I believe exception for megaminx should be added here. I have witnessed situations where delegate had to make competitor's megaminx illegal because he had more than one tile with logo a couple of times already (including a competitor who was trying to get notable place at Polish Championship 2015). 

I think this is ridiculous because having some more logos on megaminx doesn't give you any advantage. To begin with, it's hard to feel the logo on a center piece, you would have to put a lot of focus that you need to use in order to look ahead just to feel the logo. But let's just think you like to waste your time and don't care about the time and you actually found the logo with your fingers, what do you know now? That there is a center piece in the place where should be a center piece!  Ok, but you have only two logos, and one of them is in front of you. Now you know that the center piece with certain colour is in the back of the puzzle. If you didn't know that before, I guess you bought your first megaminx yesterday and you average about 5-8 minutes, so it still doesn't give you any advantage becase you will look for that certain side anyway. If you are a bit better, then you know your colour scheme and the feel of the logo didn't give you any advantage because you knew what colour is under your fingers anyway. If you are even better than that, you won't bother with looking for a logo.

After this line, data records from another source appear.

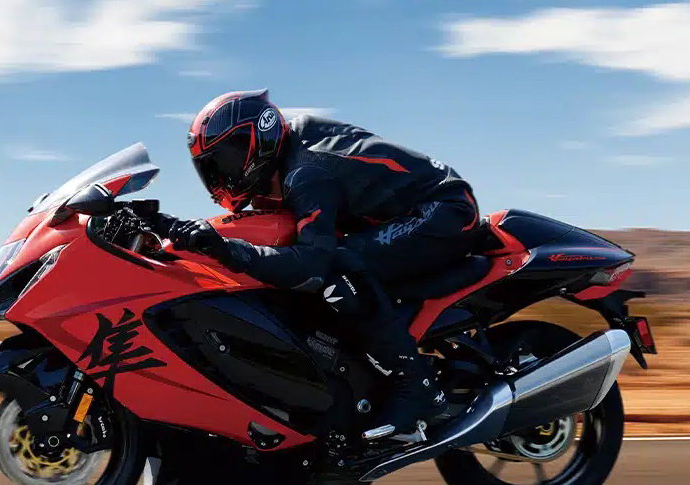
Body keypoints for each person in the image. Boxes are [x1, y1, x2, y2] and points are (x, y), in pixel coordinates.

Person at [148, 89, 483, 443]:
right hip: (406, 213)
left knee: (339, 267)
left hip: (445, 211)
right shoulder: (288, 157)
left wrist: (228, 251)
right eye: (212, 167)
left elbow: (312, 266)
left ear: (257, 141)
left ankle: (417, 388)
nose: (221, 175)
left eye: (227, 160)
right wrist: (169, 226)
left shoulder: (306, 173)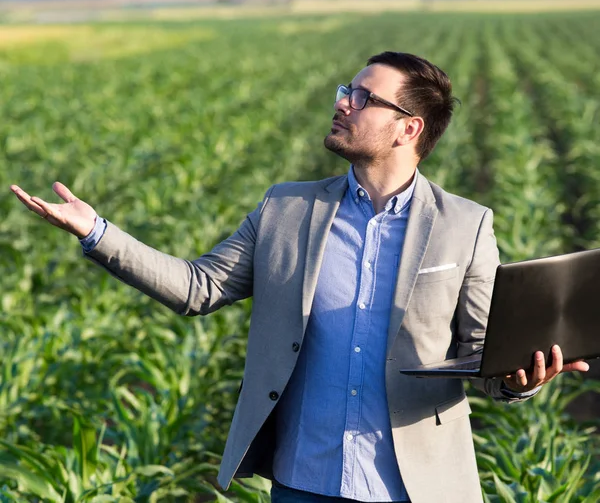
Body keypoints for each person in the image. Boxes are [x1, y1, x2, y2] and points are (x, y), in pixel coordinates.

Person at [11, 52, 589, 503]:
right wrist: (96, 231)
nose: (343, 103)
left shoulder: (465, 225)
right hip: (303, 482)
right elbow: (198, 287)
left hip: (415, 487)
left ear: (407, 129)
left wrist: (520, 380)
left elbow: (482, 356)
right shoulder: (285, 210)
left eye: (363, 97)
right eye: (346, 90)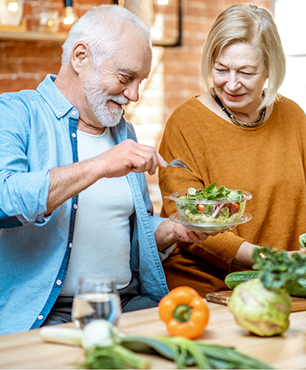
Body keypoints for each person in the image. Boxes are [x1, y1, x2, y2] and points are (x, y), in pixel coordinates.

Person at [0, 5, 212, 335]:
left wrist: (173, 231)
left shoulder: (123, 133)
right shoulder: (15, 114)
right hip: (47, 313)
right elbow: (4, 199)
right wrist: (100, 165)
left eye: (140, 81)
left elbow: (128, 229)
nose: (134, 95)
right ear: (80, 57)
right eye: (126, 78)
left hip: (126, 303)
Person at [158, 3, 306, 297]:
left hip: (282, 285)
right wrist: (269, 259)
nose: (231, 83)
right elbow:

So as you can see, more logos on megaminx doesn't change anything at all and can only cause problems for speedcubers because it's really hard to buy a set of tiles with only one logo.

I would like to see more opinions with arguments, especially from another fast megaminxers.

Note: by logo, I mean this: http://www.jpearly.com/image/cache/data/Mf8MV3-T4-500x500.jpg , not a sticker.


----------



## imvelox (Oct 19, 2015)

Yea at slovenian open 2015 i couldn't use my megaminx because of that type of tiles 
I sanded them so it's ok now, but I don't see any reason why it should be illegal


----------



## AlexMaass (Oct 19, 2015)

Yeah, MF8 is to blame for having megaminxes with more than 1 logo on it

if the issue is easily solved with sanding them down, I don't see a need to change the regulations.


----------



## Phinagin (Oct 19, 2015)

People could be unaware their megaminx is illegal and go to a comp and not be able to use their megaminx.


----------



## Ranzha (Oct 19, 2015)

Phinagin said:


> People could be unaware their megaminx is illegal and go to a comp and not be able to use their megaminx.



This is no excuse. All competitors need to be familiar with the regulations before attending a competition anyway.


----------



## Dene (Oct 19, 2015)

There are a lot of regulations that prevent non-existent "advantages", but they exist for some reason or another. If we made exceptions for every rule the regulations would go into infinity. The regulation has been around for long enough, so you should know by now. If you care about megaminx then get one without lots of logos, or change the tiles to ones without logos.


----------